Highly Enantioselective Organocatalysis with a Mechanically Interlocked Molecule
Functional Mechanically Interlocked Molecules: Asymmetric Organocatalysis with a Catenated Bifunctional Brønsted Acid.
Angew. Chem. Int. Ed. 2017;
18 September 2017 (online)
Key wordsmechanically interlocked molecules - catenanes - phosphoric acid catalysis - transfer hydrogenation - tetrahydroquinolines
Niemeyer and co-workers report that the -catenane (S,S)-3, containing two chiral 1,1′-binaphthylphosphoric acids (initial report: Chem. Commun. 2016, 52, 5977), imposes dramatically superior enantioinduction on the transfer hydrogenation of 2-aryl-substituted quinolines, compared with both the corresponding non-interlocked macrocycle (S)-4 and acyclic catalyst (S)-5.

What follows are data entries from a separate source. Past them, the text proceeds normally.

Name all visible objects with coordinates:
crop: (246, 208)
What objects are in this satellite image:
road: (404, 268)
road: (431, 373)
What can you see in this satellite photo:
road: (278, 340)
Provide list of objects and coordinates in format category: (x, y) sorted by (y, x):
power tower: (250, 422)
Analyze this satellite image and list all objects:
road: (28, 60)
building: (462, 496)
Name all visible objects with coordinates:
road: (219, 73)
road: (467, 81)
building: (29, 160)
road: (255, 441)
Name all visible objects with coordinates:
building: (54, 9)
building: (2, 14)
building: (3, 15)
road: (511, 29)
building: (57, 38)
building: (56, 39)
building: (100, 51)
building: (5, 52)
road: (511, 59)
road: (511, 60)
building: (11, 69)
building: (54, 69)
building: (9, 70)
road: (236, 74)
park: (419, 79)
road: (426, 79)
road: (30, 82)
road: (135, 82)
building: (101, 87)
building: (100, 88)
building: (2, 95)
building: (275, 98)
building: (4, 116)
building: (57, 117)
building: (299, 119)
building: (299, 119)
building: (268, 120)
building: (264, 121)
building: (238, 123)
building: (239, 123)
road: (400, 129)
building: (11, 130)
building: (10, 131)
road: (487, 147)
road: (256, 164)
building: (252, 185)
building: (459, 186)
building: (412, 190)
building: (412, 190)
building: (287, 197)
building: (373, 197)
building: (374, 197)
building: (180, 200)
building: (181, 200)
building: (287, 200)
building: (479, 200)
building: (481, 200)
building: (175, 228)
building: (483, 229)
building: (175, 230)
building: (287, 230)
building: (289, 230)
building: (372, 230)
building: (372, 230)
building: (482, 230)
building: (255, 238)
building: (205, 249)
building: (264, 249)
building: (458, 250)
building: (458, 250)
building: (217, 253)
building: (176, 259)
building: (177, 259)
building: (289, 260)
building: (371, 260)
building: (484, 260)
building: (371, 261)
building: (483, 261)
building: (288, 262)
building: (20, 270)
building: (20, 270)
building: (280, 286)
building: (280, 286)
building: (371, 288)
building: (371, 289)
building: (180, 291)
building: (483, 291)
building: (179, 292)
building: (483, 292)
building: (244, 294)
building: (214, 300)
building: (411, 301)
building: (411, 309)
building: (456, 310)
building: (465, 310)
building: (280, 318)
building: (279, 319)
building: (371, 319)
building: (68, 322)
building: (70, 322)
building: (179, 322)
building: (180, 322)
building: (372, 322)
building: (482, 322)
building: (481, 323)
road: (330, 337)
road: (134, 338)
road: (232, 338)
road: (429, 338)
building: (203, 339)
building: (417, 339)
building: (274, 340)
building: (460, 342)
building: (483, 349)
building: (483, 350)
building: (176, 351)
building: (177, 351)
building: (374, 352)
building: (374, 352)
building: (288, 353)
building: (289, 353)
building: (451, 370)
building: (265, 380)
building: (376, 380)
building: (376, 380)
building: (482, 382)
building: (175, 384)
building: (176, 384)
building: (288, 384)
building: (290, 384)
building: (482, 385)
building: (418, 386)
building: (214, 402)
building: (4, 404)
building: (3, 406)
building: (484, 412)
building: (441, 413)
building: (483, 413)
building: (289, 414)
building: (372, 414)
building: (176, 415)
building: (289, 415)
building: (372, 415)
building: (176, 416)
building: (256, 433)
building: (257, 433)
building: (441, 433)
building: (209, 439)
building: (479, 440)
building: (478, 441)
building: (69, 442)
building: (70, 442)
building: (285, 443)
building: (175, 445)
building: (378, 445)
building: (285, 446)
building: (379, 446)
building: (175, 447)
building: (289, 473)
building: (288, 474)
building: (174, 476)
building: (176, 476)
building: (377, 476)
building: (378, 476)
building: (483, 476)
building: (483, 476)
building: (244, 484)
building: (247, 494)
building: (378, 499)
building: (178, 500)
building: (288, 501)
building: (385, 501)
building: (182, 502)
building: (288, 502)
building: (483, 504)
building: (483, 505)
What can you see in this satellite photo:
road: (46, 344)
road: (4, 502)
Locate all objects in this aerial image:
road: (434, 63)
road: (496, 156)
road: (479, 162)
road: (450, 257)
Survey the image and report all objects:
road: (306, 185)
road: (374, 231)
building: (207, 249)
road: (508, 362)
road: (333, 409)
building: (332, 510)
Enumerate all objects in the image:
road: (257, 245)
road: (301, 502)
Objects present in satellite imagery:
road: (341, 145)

Computational studies, in which the mechanically interlocked nature of (S,S)-3 was mimicked by assuming a simplified non-dissociative dimeric structure, suggest that the interlocked catalyst proceeds through a sandwich-like transition state in the enantiodetermining step. The authors propose that this motif, involving two phosphoric acid moieties bound together in proximity to the reaction site, is responsible for the increase in enantioselectivity.